(Saved entries)
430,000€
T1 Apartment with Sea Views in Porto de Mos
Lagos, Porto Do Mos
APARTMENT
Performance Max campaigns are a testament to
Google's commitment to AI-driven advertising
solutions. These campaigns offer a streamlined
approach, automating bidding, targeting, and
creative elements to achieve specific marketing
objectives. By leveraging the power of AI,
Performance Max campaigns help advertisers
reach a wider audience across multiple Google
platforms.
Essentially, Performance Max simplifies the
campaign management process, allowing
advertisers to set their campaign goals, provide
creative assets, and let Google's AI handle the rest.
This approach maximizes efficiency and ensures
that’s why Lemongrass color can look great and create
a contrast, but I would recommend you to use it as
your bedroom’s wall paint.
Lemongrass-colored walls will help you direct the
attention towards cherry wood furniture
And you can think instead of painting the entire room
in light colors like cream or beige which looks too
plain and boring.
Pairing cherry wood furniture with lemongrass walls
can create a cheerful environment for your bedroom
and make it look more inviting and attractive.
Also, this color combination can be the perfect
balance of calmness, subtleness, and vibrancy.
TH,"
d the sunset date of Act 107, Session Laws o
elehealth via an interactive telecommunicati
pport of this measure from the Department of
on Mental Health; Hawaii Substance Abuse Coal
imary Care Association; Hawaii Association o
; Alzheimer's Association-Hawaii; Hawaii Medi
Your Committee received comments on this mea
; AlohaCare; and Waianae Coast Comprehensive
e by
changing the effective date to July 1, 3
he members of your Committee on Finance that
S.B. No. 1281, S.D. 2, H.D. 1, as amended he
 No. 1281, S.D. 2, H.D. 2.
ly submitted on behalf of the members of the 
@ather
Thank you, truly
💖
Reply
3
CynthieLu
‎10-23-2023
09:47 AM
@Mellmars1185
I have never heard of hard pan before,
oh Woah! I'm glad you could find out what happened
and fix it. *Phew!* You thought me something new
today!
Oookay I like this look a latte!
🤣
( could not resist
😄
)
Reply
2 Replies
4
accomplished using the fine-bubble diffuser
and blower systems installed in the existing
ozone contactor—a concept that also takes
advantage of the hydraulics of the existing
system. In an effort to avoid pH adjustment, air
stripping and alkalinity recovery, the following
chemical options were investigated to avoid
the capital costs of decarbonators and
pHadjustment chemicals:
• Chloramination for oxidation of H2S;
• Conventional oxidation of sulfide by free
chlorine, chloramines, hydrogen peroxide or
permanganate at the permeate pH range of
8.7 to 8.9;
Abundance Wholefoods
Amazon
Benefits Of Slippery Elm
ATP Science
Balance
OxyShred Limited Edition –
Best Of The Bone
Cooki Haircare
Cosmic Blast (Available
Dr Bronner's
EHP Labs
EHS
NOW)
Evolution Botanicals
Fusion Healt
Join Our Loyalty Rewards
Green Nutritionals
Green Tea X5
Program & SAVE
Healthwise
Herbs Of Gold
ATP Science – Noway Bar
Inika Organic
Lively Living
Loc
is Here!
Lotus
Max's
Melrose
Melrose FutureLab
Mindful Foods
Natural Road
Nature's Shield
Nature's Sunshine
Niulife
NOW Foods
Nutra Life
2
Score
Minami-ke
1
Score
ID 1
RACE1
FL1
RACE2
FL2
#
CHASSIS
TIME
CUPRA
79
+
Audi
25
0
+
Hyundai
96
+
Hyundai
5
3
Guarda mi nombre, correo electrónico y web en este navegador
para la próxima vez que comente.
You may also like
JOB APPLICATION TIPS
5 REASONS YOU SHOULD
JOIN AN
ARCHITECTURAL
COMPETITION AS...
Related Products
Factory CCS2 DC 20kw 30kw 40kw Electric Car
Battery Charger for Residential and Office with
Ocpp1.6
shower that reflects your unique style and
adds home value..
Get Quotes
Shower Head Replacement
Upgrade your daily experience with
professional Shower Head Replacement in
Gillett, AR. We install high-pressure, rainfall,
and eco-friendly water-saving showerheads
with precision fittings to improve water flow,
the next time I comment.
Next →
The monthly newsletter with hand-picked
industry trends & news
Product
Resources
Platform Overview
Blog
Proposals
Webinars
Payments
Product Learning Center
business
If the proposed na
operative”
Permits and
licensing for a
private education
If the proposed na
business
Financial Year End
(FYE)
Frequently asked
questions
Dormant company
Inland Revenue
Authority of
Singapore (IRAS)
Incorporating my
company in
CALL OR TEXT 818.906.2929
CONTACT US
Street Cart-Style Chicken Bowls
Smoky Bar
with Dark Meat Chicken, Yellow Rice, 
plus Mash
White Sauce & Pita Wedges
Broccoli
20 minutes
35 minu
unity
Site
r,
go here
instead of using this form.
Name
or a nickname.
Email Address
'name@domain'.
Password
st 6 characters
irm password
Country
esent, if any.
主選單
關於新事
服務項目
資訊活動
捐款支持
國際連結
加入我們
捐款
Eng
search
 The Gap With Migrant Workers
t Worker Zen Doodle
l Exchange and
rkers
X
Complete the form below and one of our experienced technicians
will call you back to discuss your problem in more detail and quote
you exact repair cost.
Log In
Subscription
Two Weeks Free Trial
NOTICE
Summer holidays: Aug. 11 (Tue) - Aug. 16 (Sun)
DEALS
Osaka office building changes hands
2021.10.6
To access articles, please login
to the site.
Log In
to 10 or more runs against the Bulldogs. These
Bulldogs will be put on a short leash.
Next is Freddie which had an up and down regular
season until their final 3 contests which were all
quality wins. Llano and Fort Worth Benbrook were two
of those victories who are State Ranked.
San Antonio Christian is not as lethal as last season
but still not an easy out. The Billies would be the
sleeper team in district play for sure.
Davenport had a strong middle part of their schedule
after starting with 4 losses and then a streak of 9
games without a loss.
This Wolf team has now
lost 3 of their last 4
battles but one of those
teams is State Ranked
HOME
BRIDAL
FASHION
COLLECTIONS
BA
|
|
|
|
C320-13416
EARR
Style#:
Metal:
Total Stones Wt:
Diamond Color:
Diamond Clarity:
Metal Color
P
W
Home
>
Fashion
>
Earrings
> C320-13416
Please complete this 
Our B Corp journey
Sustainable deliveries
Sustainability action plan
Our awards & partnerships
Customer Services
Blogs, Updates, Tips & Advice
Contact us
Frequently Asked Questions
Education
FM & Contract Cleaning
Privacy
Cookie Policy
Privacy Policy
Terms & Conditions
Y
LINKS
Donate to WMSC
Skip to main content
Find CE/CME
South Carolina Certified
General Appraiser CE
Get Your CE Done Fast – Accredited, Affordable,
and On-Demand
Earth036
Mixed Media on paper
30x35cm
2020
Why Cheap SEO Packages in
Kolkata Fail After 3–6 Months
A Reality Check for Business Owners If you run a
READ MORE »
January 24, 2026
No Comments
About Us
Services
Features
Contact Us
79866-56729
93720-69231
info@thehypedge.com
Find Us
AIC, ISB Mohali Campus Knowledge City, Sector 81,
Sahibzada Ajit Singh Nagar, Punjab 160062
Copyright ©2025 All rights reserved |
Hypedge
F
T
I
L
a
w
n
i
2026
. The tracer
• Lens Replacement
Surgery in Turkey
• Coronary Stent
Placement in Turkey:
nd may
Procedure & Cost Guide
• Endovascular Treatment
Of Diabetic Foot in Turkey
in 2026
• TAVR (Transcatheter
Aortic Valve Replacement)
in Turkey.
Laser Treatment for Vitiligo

• _PROBLEM STATEMENT_
Copy out each line of the items above that contains the word "furniture", treating uppercase and lowercase as different.

• _EXERCISE ANSWER_
attention towards cherry wood furniture
Pairing cherry wood furniture with lemongrass walls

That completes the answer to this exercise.